7:00-10:00 Vicente was 31 years old when he decided to come to the United States. Between the time that he finished school and emigrated, Vicente worked on his family’s baserri and had a job making charcoal for Zabala in Ispaster for 3 years. He also loved to ride his bicycle. He had a close group of friends with whom he played brisca or muz. (Editor’s note: Vicente served in the Spanish Army in San Sebastian (Donosti) and Irun for 27 months.) He describes how he decided to emigrate. Other people he knew had already gone to the US, and his uncle worked for a sheep company.

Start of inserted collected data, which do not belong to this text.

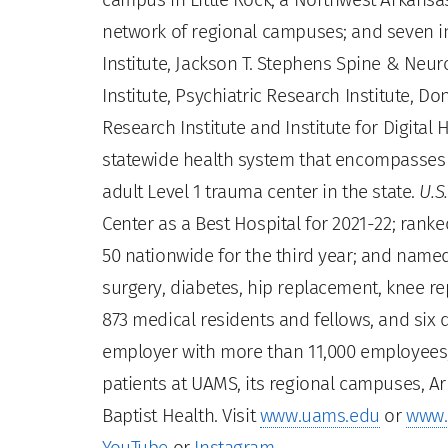
network of regional campuses; and seven ins
Institute, Jackson T. Stephens Spine & Neur
Institute, Psychiatric Research Institute, Do
Research Institute and Institute for Digita
statewide health system that encompasses al
adult Level 1 trauma center in the state.
U.S
Center as a Best Hospital for 2021-22; rank
50 nationwide for the third year; and name
surgery, diabetes, hip replacement, knee r
873 medical residents and fellows, and six de
employer with more than 11,000 employees, 
patients at UAMS, its regional campuses, Ar
Baptist Health. Visit
www.uams.edu
or
www.
YouTube
or
Instagram
.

His uncle talked to the sheep owner and arranged for Vicente to work for him when he arrived in 1954.
10:00-12:00 Vicente’s first job in the US was as a sheepherder in Steens Mountain, Oregon for Walt McLean. He worked for McLean for 7 years, but not under contract. Vicente explains that herding sheep helped Basque immigrants develop a good reputation for future employment. If a company saw that a man had herded sheep for a number of years, the man was more respected, because the work was honest and hard. Personally, it helped Vicente land a job at the Edward Hines Lumber Mill in Burns, Oregon the same day he applied.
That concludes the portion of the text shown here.